Here’s an idea.

Let’s say you have lots of games of chess written in traditional notation. Now simulate those games and pipe the pixels into an [unsupervised] AI. The goal is not to learn how to beat the best players but just to learn how to play the game well enough to explain it to another.

In a way, this is like a child watching people play and figuring out all the rules. This is harder for a number of reasons. Two of which are that you have just the board and no language communication. And that’s assuming that we’ve previously taught the AI what are squares, pieces, and the notion of a 1-1 game.

How would you do this? Has it been done? There is a famous paper by the team at DeepMind exploring how to train computers to beat Atari games. For each game, the AI was given video pixel input, the controls, and the rewards / losses (no different than the input and output humans get). With no human-assisted feature selection at all, the system did astonighsly well and surpassed a human expert for three out of the seven games played.

What I’m prorposing is different. With the Atari games, the machine didn’t have to explain to someone else what it was doing. It just needed to get a better score. Another way to put it is that it couldn’t now go and teach another how to play any of these games. How could it? It doesn’t even have the means to communicate except through play.

Returning to chess, what is a way to test if someone understands the rules? If it was a kid, we’d ask her to explain how pieces move, how the game is set up, and what ends the game. Once we’d established that, we’d play a game or two to see if she understood everything in combination.

Is it sufficient to just play the game? No. That’s no different than writing a textbook by combining words in a correct grammatical structure. It’s very hard to train machines to do that correctly but we’re getting very good today at teaching computers to pull this off without them being able to teach the rules of grammar1.

There are tests that seem good but break down. One is to leave out some possibilities for pieces and see if the computer picks it up. Say it never sees a rook moving from its original space to the opposite end of its base. How would it know that it could do that? It would be strange to think that it couldn’t if it understood that rooks move in a horizontal fashion and can go up to any number of spaces. And yet it would be strange to think it could do that given that it has no probabilistic basis for that move. It would be similar to saying that the rook can jump over another one. It happens often enough with another piece (the knight) that that might be in the space of possibilities.

This might be too unnatural and hard. We as humans don’t even do this - we use language to help guide how we learn games. DeepMind gave the equivalent of the piece movements to the AI (the controls). We could do that. We could also describe the space of moves - horizontal / vertical / diagonal / L-shaped.

I’d be much more interested in imbuing a system with some faculties for asking questions. Then, when it found out a rook could move five spaces horizontally, it could ask us, “can this piece move six spaces as well?”

That would be interesting.

  1. This is a non-trivial requirement on the machine. K-12 schools in America don’t even require that students know grammar well enough to teach it to others. They just need to pass tests that determine they grasp the faculties. These tests are often times multiple choice but also written. Training a computer to perform well on that is much easier than what I’m suggesting.

SOURCE MATERIAL:
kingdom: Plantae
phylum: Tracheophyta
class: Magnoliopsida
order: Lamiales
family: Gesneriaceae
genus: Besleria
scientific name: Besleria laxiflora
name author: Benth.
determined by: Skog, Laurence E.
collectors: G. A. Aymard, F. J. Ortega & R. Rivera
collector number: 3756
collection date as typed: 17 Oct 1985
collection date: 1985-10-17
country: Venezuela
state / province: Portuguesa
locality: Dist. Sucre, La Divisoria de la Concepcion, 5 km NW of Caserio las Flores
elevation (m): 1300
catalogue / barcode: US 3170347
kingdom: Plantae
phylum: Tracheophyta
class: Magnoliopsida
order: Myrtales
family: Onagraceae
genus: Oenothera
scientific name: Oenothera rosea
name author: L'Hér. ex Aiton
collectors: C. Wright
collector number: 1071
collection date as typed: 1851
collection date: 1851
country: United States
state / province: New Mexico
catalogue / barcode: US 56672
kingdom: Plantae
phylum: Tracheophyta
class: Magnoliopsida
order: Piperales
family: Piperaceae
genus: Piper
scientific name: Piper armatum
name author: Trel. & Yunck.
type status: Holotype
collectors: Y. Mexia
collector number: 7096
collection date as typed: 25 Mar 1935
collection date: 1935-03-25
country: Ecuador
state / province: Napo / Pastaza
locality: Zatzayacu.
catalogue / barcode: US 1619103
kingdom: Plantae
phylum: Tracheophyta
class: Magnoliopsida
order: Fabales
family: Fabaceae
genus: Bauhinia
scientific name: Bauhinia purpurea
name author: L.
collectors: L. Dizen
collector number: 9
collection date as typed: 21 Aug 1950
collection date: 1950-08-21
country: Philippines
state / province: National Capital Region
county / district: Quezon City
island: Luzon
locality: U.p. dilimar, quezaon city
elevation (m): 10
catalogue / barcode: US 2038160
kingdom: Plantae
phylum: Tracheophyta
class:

WHAT YOU HAVE TO DO: Could you copy, word for word, the stretch of the chess essay that starts with "Let’s say you" and finishes with "it to another."?

ANSWER TO THIS TASK:
Let’s say you have lots of games of chess written in traditional notation. Now simulate those games and pipe the pixels into an [unsupervised] AI. The goal is not to learn how to beat the best players but just to learn how to play the game well enough to explain it to another.